Materials provided section start

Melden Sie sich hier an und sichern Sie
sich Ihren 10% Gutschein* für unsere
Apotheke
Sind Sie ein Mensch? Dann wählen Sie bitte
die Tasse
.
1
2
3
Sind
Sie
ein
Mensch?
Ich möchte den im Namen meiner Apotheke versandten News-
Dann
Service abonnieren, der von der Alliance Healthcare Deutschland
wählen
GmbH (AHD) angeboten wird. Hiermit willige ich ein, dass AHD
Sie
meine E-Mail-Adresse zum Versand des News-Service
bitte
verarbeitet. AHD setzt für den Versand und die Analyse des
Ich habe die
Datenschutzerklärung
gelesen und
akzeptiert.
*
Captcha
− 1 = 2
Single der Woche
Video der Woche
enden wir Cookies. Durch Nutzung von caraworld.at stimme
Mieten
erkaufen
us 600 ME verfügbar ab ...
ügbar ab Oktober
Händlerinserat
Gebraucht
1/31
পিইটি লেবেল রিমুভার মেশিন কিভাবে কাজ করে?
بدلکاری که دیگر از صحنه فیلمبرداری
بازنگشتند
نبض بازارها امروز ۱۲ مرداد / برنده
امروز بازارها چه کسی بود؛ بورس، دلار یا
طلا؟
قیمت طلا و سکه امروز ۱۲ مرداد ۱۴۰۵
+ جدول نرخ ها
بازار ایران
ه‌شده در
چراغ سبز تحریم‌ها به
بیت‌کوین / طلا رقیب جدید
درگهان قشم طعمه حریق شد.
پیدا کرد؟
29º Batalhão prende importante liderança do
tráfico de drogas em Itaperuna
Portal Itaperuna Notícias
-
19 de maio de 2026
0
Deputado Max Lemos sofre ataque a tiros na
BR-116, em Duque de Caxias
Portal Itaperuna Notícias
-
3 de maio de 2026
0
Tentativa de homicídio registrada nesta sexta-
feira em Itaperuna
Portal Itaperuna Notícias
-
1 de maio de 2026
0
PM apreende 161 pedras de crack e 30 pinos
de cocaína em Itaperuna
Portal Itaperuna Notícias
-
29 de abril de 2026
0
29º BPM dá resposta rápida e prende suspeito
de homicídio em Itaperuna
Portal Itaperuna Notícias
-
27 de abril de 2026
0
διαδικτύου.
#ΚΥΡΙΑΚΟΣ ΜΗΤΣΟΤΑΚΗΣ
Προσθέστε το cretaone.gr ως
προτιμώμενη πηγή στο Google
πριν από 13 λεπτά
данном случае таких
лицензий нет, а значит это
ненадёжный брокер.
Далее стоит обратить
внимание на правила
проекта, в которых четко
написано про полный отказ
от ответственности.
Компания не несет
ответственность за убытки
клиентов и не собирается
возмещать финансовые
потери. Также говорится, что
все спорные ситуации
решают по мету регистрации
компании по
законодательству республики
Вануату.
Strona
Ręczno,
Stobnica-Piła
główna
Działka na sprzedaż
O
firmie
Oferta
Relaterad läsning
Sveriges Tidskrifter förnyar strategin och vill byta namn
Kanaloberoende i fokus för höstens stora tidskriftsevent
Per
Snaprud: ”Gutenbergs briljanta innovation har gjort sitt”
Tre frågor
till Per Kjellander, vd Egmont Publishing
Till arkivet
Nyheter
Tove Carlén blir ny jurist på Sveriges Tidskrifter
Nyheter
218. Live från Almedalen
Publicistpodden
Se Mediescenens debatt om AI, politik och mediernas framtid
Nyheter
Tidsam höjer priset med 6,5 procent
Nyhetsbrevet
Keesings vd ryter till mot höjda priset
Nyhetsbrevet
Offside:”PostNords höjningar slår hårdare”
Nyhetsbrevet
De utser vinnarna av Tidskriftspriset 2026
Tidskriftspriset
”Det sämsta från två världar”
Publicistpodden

Materials provided section end

### What you need to do
Copy out every line above that contains the word "sich".

### Answer space
Melden Sie sich hier an und sichern Sie
sich Ihren 10% Gutschein* für unsere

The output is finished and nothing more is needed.